The problem with the bow wave is that a normal boat/board shape will climb up the wave. The faster you go, the bigger the bow wave, and the steeper the uphill angle gets. The creates a limit how fast a traditional boat shape can go in displacement mode, the "hull speed". To go faster than the hull speed requires a lot more power, or transition to planing/semi-planing, or a wave-piercing nose. For a given volume and weight, the bow wave gets smaller as the board/boat gets longer, causing the calculated hull speed to increase with the square of the length, IIRC.

Hull speed is a simplistic concept; multi-hull race boats and planing boats and windsurf boards can go a lot faster than theoretical hull speed. But for the board you want to design, it's highly relevant. For example, lower nose volume and rounded or V-type shapes can reduce how much the board rides up the bow wave, and more length reduces it (think of 14-17 ft long race SUPs!). I've seen videos of guys being very happy with 8-ft downwind boards.

FranP said..
What about tails ? How to make them shorter and with enough volume ?

This kind of thinking is what led to the traditional short and fat board shapes. If you look at current DW boards, they tend to have a long tail, typically a pintail. Basically, the outside rails are pulled back together for a smooth water flow in displacement mode. That minimizes turbulences and the resulting drag. A benefit it that the tail volume is reduced, allowing wingers to sink the tail easier when pumping the board to increase the angle of attack on the foil. That generates more lift to get the board out of the water.
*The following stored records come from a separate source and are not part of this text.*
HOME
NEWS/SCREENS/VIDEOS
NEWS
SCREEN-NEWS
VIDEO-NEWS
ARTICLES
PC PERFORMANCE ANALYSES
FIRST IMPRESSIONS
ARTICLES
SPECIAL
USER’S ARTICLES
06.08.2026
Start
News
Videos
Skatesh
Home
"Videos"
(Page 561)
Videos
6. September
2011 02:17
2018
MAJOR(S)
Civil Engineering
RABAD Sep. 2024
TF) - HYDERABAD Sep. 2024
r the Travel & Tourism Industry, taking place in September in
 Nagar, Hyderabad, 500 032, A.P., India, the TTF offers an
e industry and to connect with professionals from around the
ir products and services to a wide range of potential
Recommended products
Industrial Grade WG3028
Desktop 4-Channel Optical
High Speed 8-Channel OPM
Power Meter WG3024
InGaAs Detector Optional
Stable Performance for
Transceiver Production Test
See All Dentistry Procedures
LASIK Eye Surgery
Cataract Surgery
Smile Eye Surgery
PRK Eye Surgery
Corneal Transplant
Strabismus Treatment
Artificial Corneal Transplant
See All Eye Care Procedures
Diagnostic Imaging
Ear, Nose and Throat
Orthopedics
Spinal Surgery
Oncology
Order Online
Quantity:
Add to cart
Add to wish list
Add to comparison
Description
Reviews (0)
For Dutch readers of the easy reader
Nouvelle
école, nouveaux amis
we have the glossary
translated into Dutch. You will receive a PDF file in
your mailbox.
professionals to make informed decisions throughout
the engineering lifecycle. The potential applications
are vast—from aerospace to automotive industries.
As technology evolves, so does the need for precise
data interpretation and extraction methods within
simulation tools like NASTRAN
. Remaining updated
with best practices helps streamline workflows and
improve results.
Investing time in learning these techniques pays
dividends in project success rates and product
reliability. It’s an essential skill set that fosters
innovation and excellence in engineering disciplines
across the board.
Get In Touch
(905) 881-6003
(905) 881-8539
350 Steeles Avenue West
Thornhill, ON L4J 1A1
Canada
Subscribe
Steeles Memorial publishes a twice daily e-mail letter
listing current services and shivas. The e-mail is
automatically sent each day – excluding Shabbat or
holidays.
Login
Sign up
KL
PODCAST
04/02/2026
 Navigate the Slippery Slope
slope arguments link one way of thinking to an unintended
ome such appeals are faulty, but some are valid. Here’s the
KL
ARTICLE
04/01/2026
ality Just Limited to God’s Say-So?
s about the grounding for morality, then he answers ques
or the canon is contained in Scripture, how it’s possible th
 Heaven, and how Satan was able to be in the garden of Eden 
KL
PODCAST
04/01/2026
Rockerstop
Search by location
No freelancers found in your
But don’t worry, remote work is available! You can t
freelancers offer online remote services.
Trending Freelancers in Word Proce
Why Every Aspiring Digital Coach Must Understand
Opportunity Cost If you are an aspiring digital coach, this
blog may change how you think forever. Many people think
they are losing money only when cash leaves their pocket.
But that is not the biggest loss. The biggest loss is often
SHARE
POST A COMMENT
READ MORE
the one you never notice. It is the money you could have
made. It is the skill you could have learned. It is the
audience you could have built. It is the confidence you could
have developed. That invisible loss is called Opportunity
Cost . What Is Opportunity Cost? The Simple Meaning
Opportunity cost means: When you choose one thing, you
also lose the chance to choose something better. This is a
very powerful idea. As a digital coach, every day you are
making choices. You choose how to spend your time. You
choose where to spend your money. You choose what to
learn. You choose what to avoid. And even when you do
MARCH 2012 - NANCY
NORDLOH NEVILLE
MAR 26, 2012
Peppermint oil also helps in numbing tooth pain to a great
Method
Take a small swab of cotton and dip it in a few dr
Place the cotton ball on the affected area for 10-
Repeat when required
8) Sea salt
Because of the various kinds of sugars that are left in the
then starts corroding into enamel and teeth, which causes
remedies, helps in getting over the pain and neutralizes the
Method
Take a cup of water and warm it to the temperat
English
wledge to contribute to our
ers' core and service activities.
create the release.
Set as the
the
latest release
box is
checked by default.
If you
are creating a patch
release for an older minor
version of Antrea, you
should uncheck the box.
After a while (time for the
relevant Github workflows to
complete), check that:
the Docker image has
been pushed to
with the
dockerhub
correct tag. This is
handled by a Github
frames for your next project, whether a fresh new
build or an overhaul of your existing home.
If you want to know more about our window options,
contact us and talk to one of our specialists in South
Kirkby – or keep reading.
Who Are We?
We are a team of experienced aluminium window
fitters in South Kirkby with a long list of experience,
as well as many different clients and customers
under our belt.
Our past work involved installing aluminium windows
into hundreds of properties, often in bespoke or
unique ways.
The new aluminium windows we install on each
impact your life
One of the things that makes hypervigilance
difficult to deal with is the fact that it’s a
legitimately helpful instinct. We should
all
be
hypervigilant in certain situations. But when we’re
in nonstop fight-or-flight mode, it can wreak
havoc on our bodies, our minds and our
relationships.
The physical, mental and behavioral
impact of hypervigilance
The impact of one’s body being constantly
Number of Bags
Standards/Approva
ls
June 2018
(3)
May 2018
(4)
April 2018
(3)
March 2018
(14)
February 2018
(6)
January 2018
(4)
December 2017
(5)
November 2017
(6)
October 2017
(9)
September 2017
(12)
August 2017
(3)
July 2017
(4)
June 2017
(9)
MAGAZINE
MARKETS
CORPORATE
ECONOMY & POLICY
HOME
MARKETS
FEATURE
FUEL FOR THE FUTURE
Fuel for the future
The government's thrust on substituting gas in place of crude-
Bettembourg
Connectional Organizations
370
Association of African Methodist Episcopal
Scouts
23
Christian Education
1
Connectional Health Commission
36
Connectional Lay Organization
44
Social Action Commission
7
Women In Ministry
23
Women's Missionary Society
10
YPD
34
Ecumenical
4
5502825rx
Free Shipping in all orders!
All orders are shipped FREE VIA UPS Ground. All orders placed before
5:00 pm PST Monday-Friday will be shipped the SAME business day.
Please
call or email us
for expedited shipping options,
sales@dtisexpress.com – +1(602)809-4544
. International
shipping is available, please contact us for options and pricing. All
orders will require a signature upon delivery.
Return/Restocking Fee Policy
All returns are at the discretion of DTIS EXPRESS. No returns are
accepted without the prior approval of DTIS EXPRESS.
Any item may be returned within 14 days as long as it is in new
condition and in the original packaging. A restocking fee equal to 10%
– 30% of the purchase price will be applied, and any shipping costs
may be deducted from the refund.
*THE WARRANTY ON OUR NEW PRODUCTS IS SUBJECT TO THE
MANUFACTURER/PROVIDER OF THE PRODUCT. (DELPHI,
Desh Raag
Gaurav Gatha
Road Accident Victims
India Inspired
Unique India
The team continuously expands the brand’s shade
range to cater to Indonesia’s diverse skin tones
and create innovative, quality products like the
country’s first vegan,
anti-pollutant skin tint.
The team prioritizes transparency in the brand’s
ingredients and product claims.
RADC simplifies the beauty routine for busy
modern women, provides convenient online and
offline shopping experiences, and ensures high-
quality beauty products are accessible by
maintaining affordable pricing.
Not sure there is such a thing as an optimum board shape; every decision has advantages and draw backs. I'd play around with a board design program to get an idea what's possible. Personally, I'd consider going to 22 inches wide, maybe even a bit more, and at least a bit beyond 7 ft, with the foil close to the center. But I'd also aim for at least 110 l to have +20 liters. Underwater shape is something that would deserve some experimentation, but definitely round or V in front, and some kind of pin tail in the back. A lot of that seems to be the current standard, except that I'd be willing to go longer and wider than many boards out there. I don't think I'll get a chance to try enough shapes to base a design on that.